What the exercise asks - Your answer should be only the lines below from the one with "middle mcp: (829, 908)" to the one with "middle pip: (979, 810)", repeated exactly, ends included.
=======
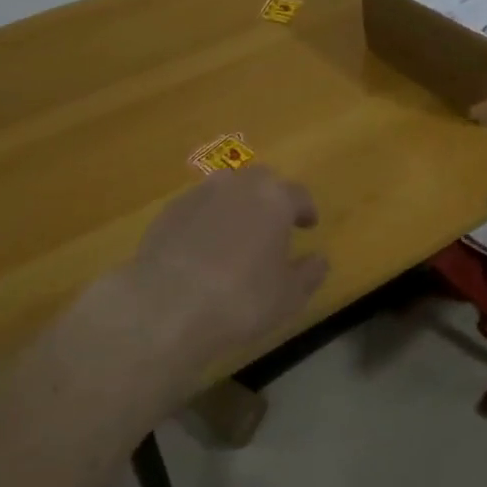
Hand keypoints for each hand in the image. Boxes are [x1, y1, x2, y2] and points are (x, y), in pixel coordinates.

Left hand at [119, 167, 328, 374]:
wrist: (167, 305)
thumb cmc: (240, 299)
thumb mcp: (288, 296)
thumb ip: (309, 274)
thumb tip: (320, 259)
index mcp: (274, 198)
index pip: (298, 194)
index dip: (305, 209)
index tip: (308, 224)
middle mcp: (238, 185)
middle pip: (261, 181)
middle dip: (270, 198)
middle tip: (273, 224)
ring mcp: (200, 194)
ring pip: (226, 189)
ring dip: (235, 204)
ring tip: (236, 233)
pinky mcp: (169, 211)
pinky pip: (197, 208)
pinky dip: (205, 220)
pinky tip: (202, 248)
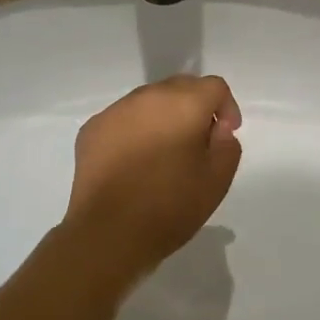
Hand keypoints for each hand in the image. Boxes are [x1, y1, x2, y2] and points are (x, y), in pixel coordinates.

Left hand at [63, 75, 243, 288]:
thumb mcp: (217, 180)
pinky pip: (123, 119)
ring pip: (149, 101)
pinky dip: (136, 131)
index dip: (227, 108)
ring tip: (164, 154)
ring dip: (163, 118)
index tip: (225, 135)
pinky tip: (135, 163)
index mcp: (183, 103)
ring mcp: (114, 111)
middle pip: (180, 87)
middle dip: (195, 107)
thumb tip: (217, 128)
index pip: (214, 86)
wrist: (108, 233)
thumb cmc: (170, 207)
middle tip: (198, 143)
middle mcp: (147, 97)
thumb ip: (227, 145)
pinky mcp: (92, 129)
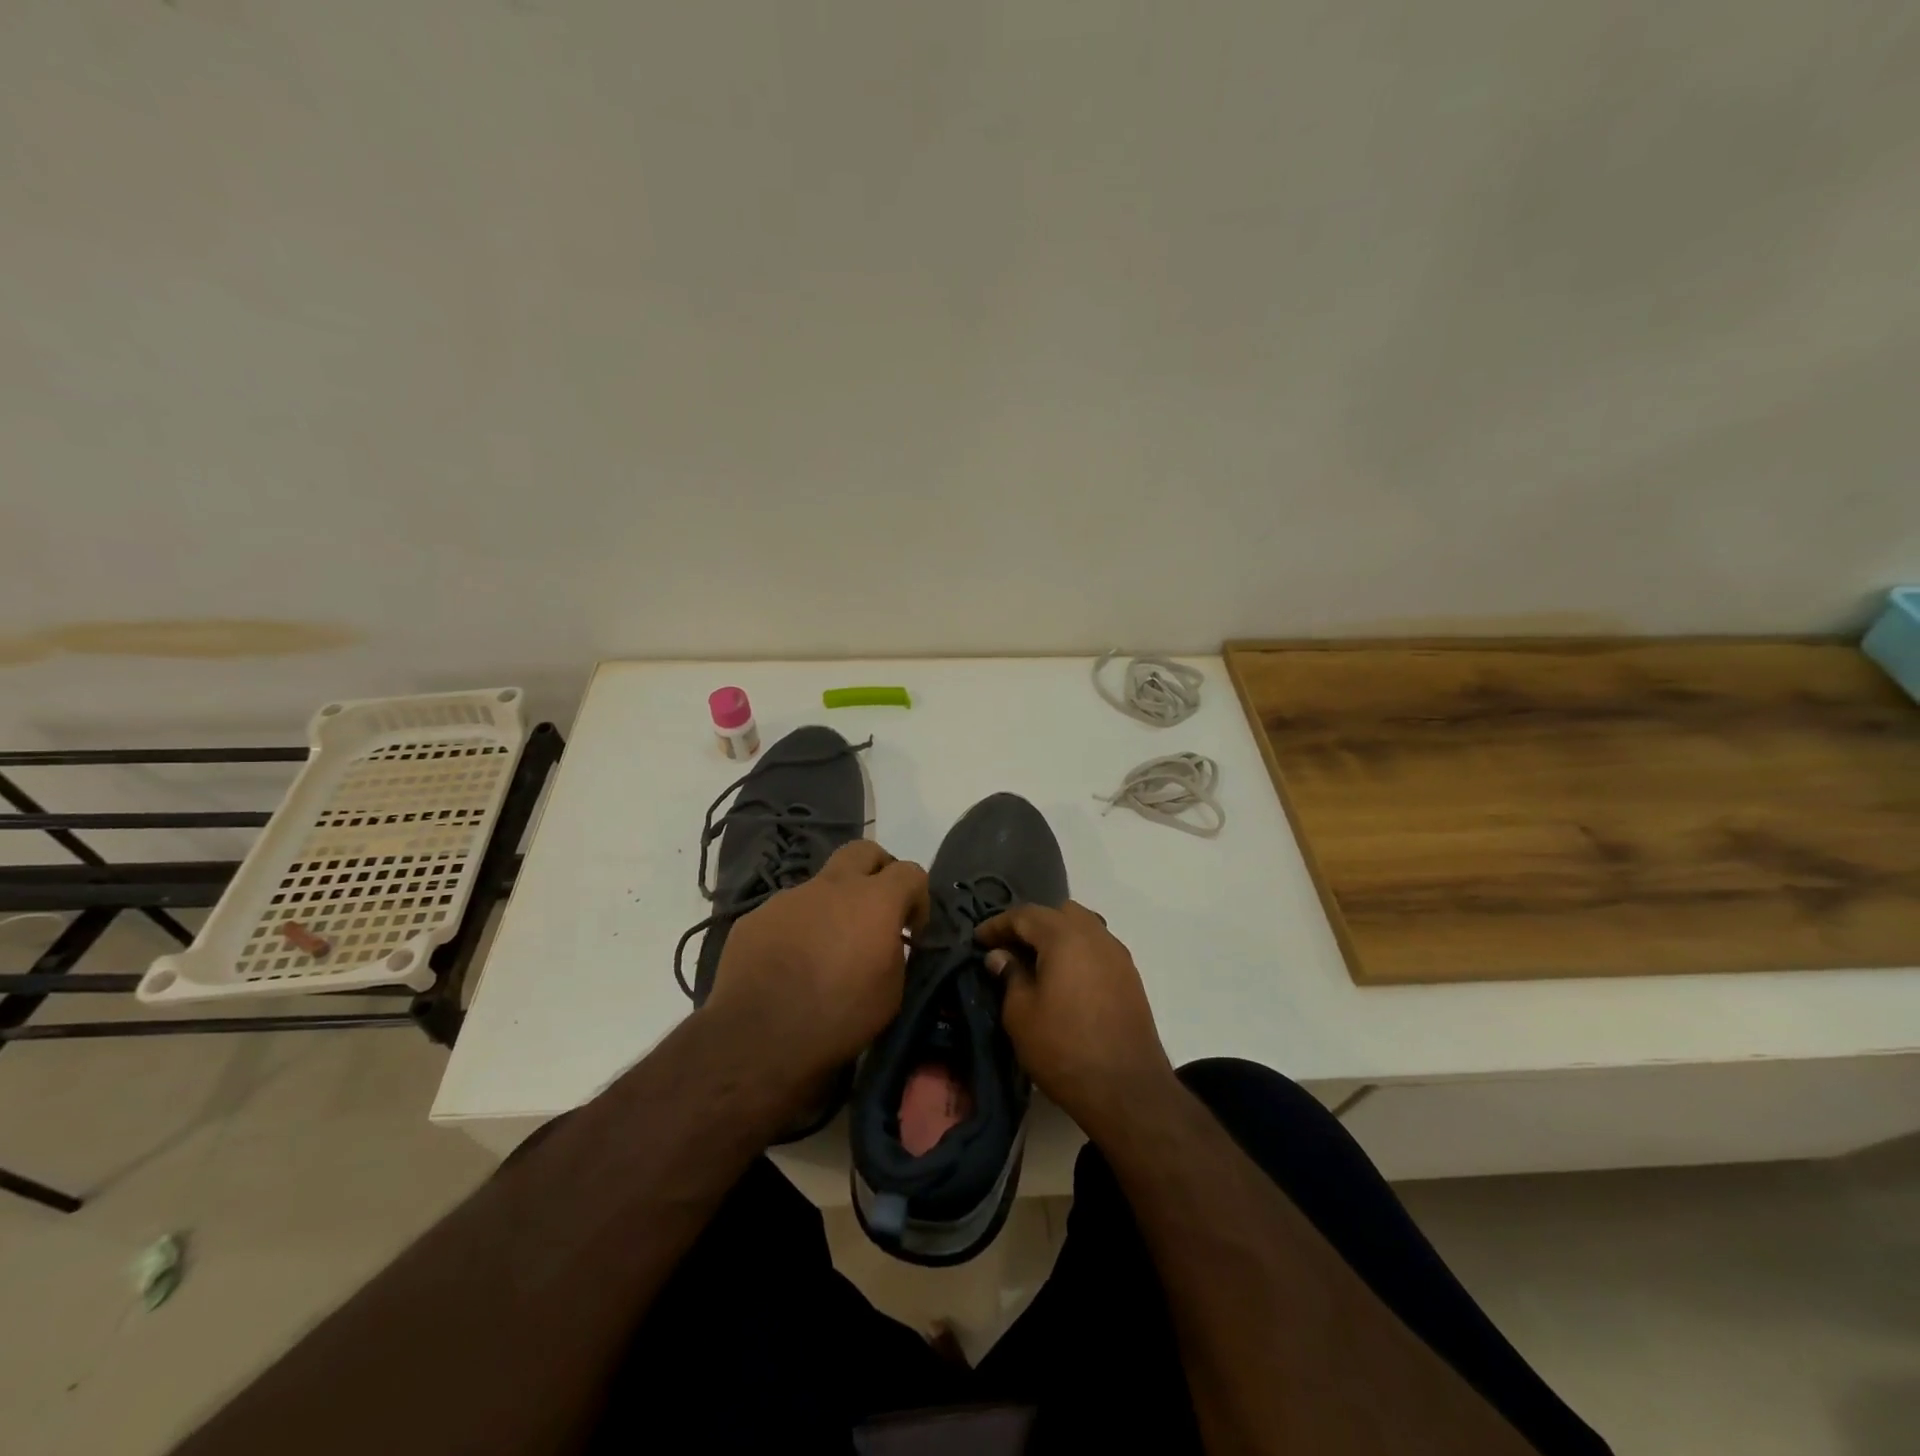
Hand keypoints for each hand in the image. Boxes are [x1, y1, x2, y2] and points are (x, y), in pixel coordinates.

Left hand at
=======
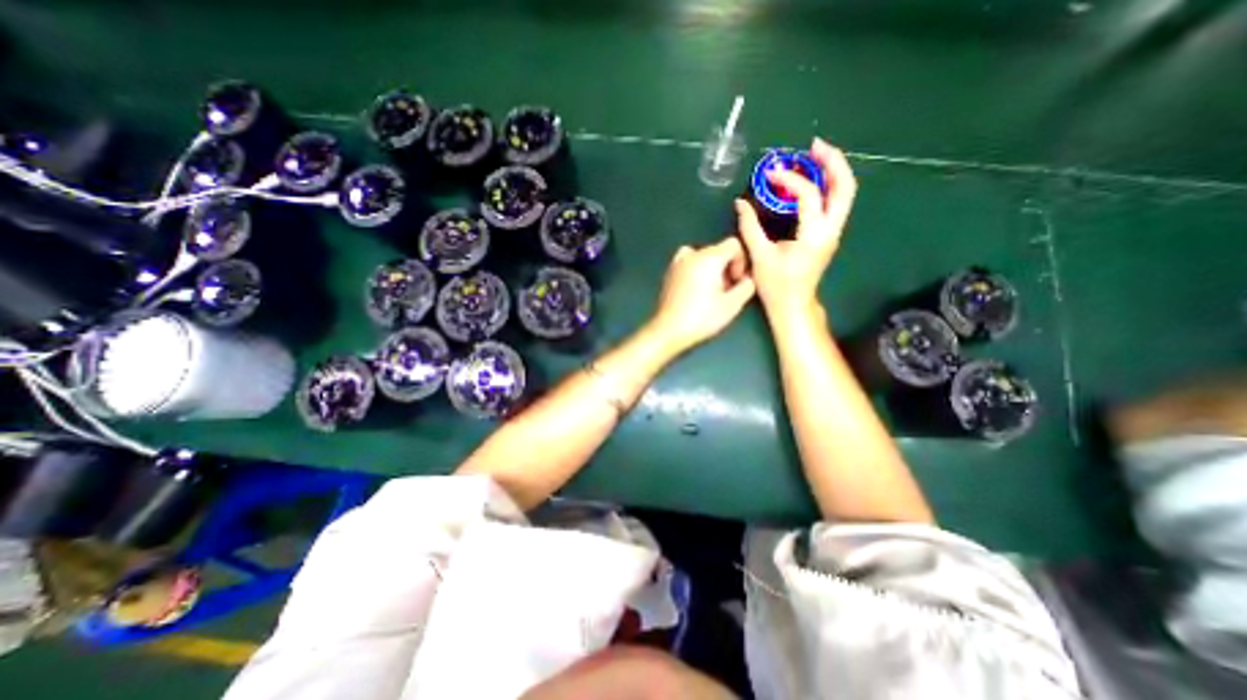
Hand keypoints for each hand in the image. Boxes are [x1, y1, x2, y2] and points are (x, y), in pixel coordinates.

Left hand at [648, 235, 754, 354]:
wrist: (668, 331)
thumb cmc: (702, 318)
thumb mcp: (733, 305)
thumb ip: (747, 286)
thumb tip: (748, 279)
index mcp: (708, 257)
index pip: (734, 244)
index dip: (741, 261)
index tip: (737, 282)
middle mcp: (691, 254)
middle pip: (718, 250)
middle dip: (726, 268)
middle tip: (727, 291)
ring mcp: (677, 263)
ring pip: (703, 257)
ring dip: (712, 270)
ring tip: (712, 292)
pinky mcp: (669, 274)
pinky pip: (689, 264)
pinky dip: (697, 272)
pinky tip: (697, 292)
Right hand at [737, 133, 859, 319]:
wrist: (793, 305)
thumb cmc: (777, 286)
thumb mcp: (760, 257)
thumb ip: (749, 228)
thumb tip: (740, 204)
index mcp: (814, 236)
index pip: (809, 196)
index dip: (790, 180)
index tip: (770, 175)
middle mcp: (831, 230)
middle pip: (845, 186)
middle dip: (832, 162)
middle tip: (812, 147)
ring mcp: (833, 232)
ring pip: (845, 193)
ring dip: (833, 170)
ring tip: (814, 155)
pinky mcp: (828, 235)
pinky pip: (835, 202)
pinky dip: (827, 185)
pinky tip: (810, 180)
=======
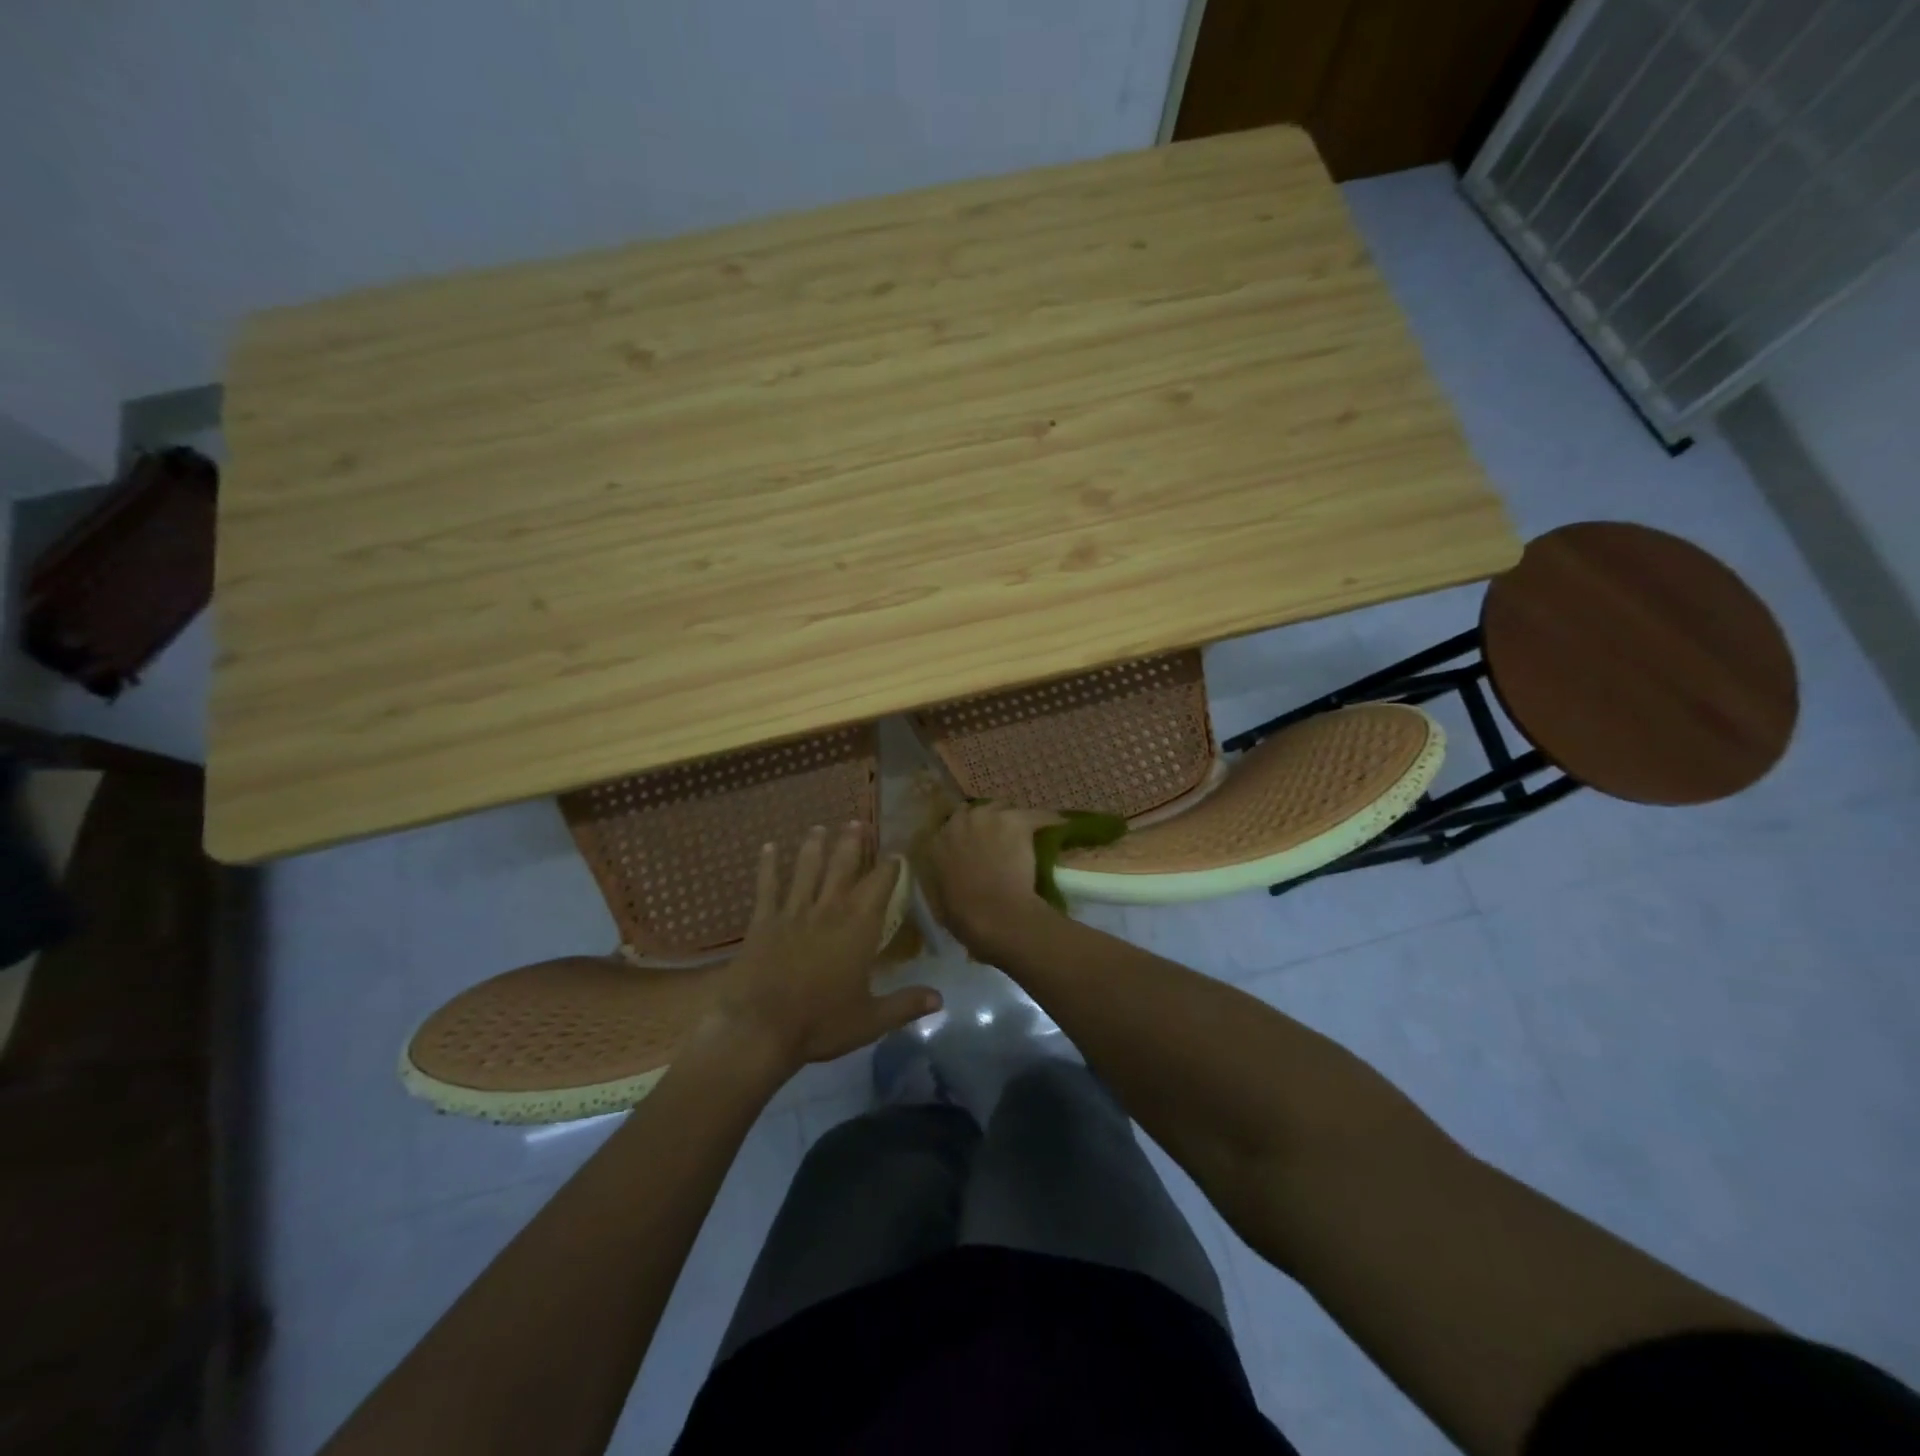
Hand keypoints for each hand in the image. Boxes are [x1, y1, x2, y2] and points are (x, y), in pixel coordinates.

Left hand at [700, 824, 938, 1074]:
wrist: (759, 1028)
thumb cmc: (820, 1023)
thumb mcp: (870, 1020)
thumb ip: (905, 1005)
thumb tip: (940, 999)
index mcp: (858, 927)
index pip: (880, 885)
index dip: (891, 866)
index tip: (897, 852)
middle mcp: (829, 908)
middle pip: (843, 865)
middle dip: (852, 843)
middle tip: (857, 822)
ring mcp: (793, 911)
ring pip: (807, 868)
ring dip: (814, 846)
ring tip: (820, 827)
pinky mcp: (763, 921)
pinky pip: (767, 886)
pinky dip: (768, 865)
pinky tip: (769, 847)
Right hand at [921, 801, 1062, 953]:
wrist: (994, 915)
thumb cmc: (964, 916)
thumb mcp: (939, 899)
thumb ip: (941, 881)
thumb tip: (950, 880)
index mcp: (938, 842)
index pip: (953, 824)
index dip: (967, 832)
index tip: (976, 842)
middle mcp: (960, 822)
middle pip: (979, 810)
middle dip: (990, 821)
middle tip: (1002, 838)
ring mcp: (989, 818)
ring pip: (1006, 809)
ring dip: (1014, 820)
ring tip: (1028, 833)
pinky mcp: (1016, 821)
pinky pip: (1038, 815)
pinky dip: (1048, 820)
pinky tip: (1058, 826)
=======
Answer to the exercise -
middle mcp: (829, 908)
middle pip: (843, 865)
middle dip: (852, 843)
middle tip: (857, 822)
ring mcp: (793, 911)
ring pip: (807, 868)
ring dip: (814, 846)
ring tip: (820, 827)
pinky mcp: (763, 921)
pinky pip: (767, 886)
pinky dip: (768, 865)
pinky tip: (769, 847)
Right hand at [921, 801, 1062, 953]:
wrist: (994, 915)
thumb cmc: (964, 916)
thumb mcp: (939, 899)
thumb ip: (941, 881)
thumb tip: (950, 880)
index mcp: (938, 842)
index pip: (953, 824)
index dip: (967, 832)
index tip: (976, 842)
middle mcp: (960, 822)
middle pip: (979, 810)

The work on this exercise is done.